*** Passage to read Section Begins ***
Install the necessary packages using npm:

npm install grpc @grpc/proto-loader google-proto-files --save

Download a gRPC public certificate from the official repository and save it in the root of the src folder.

Create a file (e.g., index.js) in the root of the src directory, and add the following code to it:

const fs = require('fs');
        const grpc = require('grpc');
        const protoLoader = require('@grpc/proto-loader');
        const CHUNK_SIZE = 4000;
        
        // Get the folder ID and IAM token from the environment variables.
        const folderId = process.env.FOLDER_ID;
        const iamToken = process.env.IAM_TOKEN;
        
        // Read the file specified in the arguments.
        const audio = fs.readFileSync(process.argv[2]);
        
        // Set the recognition settings.
*** Passage to read Section Ends ***
● **Work order 1**:
Decide whether each statement agrees with the gRPC setup steps above. Answer yes or no for each, and quote the words from the steps that settle it.
(a) The packages are installed with npm.
(b) The public certificate goes in the root of the src folder.
(c) The folder ID is read from a configuration file.
● **Work order 2**: Carry the gRPC setup steps on from their final line.
*** The data Section Begins ***
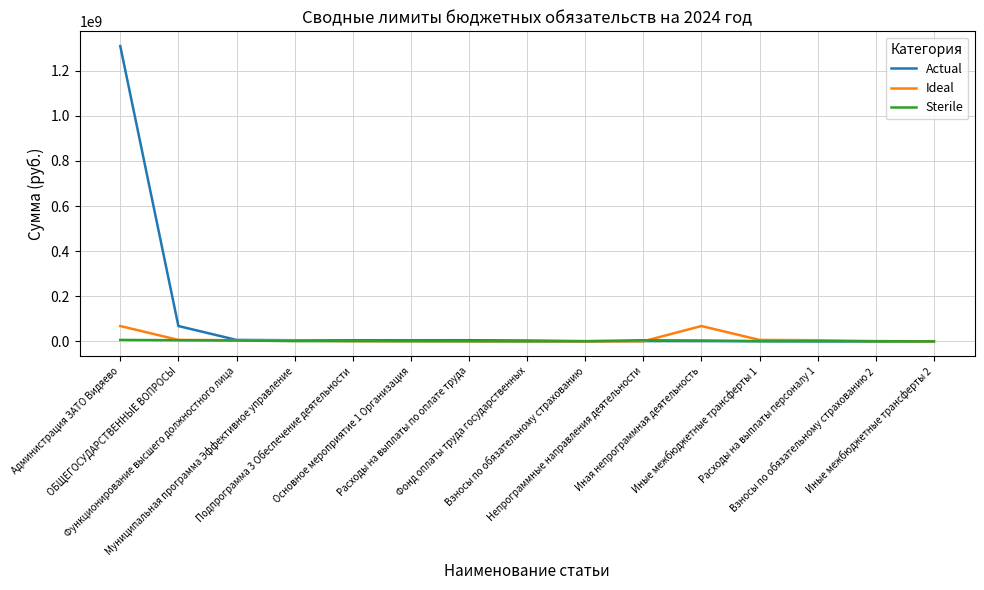

What is the difference between the highest and lowest values at Иная непрограммная деятельность?

66819055.2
*** The data Section Ends ***
● **Task answer 1**:
(a) Yes: "Install the necessary packages using npm:"
(b) Yes: "save it in the root of the src folder."
(c) No: "Get the folder ID and IAM token from the environment variables."

● **Task answer 2**:
        const request = {
            config: {
                specification: {
                    languageCode: 'ru-RU',
                    profanityFilter: true,
                    model: 'general',
                    partialResults: true,
                    audioEncoding: 'LINEAR16_PCM',
                    sampleRateHertz: '8000'
                },
                folderId: folderId
            }
        };
        
        // // Set audio send frequency in milliseconds.
        // For LPCM, you can calculate the frequency using this formula: CHUNK_SIZE * 1000 / ( 2 * sampleRateHertz);
        const FREQUENCY = 250;
        
        const serviceMetadata = new grpc.Metadata();
        serviceMetadata.add('authorization', `Bearer ${iamToken}`);
        
        const packageDefinition = protoLoader.loadSync('../yandex/cloud/ai/stt/v2/stt_service.proto', {
            includeDirs: ['node_modules/google-proto-files', '..']
        });
        const packageObject = grpc.loadPackageDefinition(packageDefinition);
        
        // Establish a connection with the server.
        const serviceConstructor = packageObject.yandex.cloud.ai.stt.v2.SttService;
        const grpcCredentials = grpc.credentials.createSsl(fs.readFileSync('./roots.pem'));
        const service = new serviceConstructor('stt.api.cloud.yandex.net:443', grpcCredentials);
        const call = service['StreamingRecognize'](serviceMetadata);
        
        // Send a message with recognition settings.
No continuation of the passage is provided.